Zivia Lubetkin


Zivia Lubetkin gives testimony trial
Credit: Yad Vashem

Zivia Lubetkin (1914-1978) was one of the leaders and fighters of the Jewish underground in the Warsaw Ghetto and a founder of the Zydowska Organizacja Bojowa (Jewish Fighting Organisation; ZOB). Born in Beten, in eastern Poland, Lubetkin at an early age joined Freiheit (Dror), a Zionist pioneering youth movement. When World War II broke out she was caught in the Soviet/Russian-occupied part of Poland, but in 1940 she made her way to German occupied Warsaw to take part in her movement’s underground work.

Lubetkin was one of the central figures in the Jewish underground movement in Poland. In 1942 she was one of a small group of Jewish underground members who established the Antifascist Bloc, the first organisation to be established in the Warsaw ghetto that aimed to physically resist the Germans. Later that year, during the Great Deportation from Warsaw, Lubetkin took part in the establishment of the ZOB (the Jewish Fighting Organisation) in the Warsaw ghetto, and played a prominent part in determining its operations and direction.

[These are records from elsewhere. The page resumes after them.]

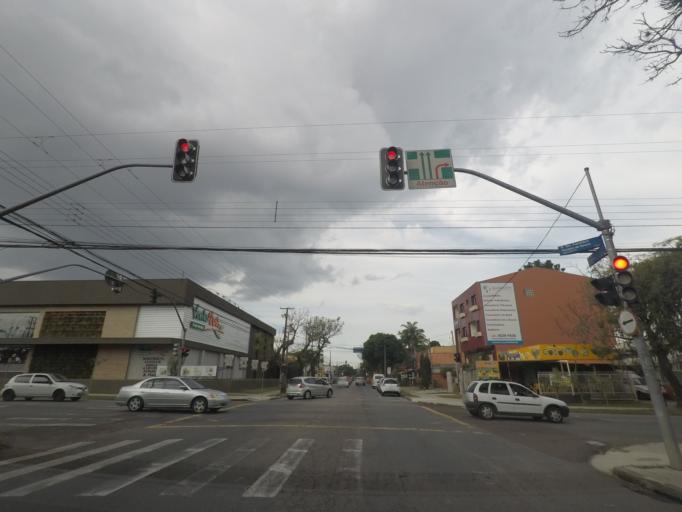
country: BR
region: Parana
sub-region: Curitiba
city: Curitiba
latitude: -25.4815
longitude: -49.2488
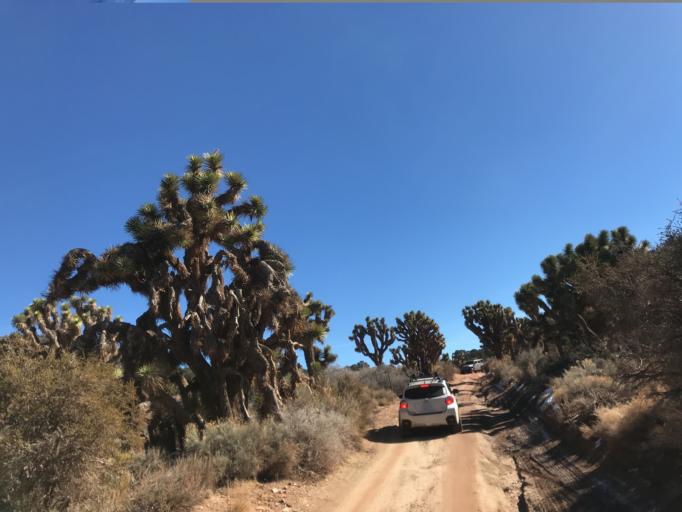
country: US
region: California
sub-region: San Bernardino County
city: Big Bear City
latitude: 34.2459
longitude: -116.7025
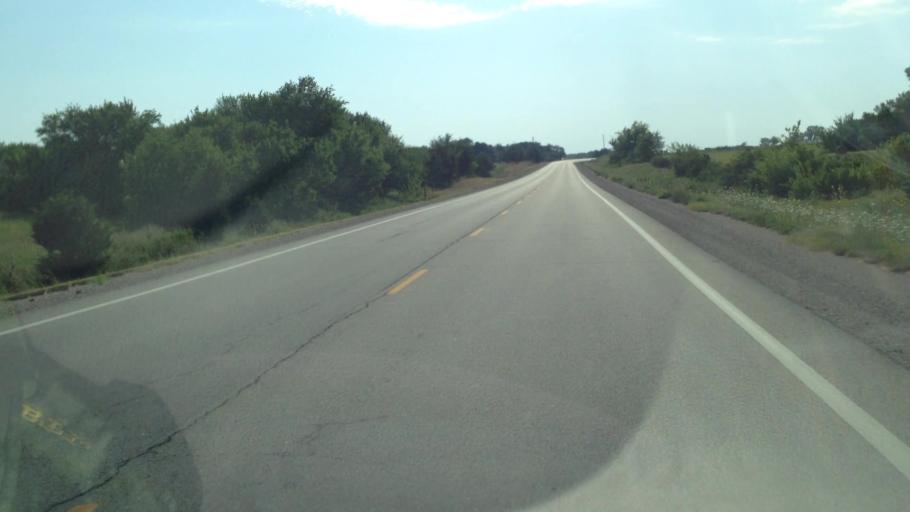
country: US
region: Kansas
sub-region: Anderson County
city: Garnett
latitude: 38.0817
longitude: -95.2332
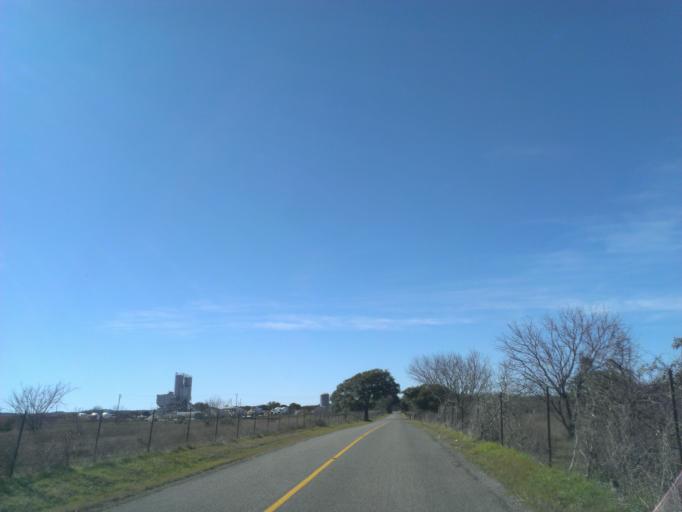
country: US
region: Texas
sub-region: Burnet County
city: Marble Falls
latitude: 30.4747
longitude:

Lubetkin fought in the first armed resistance action launched by the ZOB in January 1943, and in the Warsaw Ghetto Uprising in April of that year. In the aftermath of the rebellion, while the ghetto was being burned by the Nazis, she served as a courier undertaking dangerous journeys to different locations in the ghetto. The remnant of the ghetto population, as well as the fighters of the underground resistance had dug themselves into bunkers. Lubetkin travelled between the bunkers maintaining communication between the leaders of the rebellion, and the fighters who continued to oppose the Germans. She was among the remnant of the ghetto fighters to make it to the Polish side of Warsaw, by way of the sewers.